Lake Clarendon State School has declared independence and from next year will become an Independent Public School, the only school in the Lockyer Valley.
Principal Sandra Wright said the independence would give the school greater autonomy to make its own decisions and drive student performance.
"It will be an additional $50,000 every year and in addition to that we receive our one-off $50,000 grant to transition and set up things like a school council," Ms Wright said.
"Everything new will go through a school council; there is a minimum of six people that have to be on it.
"They approve any of the strategic directions that the school is going to go in.
"They are an approval board. All of the planning still happens at the staffing and P & C level and then all of those decisions go to the board for final approval."
The school council will be elected next year and will be an equal number of parents, staff and community members.

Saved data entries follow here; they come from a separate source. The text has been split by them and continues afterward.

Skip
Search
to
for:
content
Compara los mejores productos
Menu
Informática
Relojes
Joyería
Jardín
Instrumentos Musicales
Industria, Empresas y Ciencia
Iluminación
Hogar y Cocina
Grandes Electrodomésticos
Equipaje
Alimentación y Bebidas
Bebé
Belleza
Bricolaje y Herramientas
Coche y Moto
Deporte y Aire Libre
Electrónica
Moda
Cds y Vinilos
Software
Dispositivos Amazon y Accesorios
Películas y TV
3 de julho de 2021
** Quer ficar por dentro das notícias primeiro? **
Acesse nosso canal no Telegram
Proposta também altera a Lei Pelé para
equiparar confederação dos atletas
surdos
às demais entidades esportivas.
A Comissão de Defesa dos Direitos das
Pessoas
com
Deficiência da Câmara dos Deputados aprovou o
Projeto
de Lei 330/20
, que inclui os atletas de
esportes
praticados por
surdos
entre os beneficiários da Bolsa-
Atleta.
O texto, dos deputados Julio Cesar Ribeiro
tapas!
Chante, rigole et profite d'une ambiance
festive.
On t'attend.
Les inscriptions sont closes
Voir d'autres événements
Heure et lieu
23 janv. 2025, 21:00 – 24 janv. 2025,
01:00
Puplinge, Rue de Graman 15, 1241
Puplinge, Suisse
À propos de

"For me it is about the flexibility and the greater decision making I can have as principal and the freedom to plan our own path," Ms Wright said.
She added that the Australian curriculum would still be in place but the school would have greater control on how much time was spent on things like literacy and numeracy.
Member for Lockyer Ian Rickuss said the school was selected from more than 80 expressions of interest statewide and would be one of 130 Independent Public Schools in Queensland next year.
"With greater input from parents, teachers and community members, the school will have more freedom to shape their own direction and make decisions that will directly benefit their students," Mr Rickuss said.
He said the State Government had extended their target to 250 Independent Public Schools by 2017, so more Lockyer Valley schools would have the chance to become independent.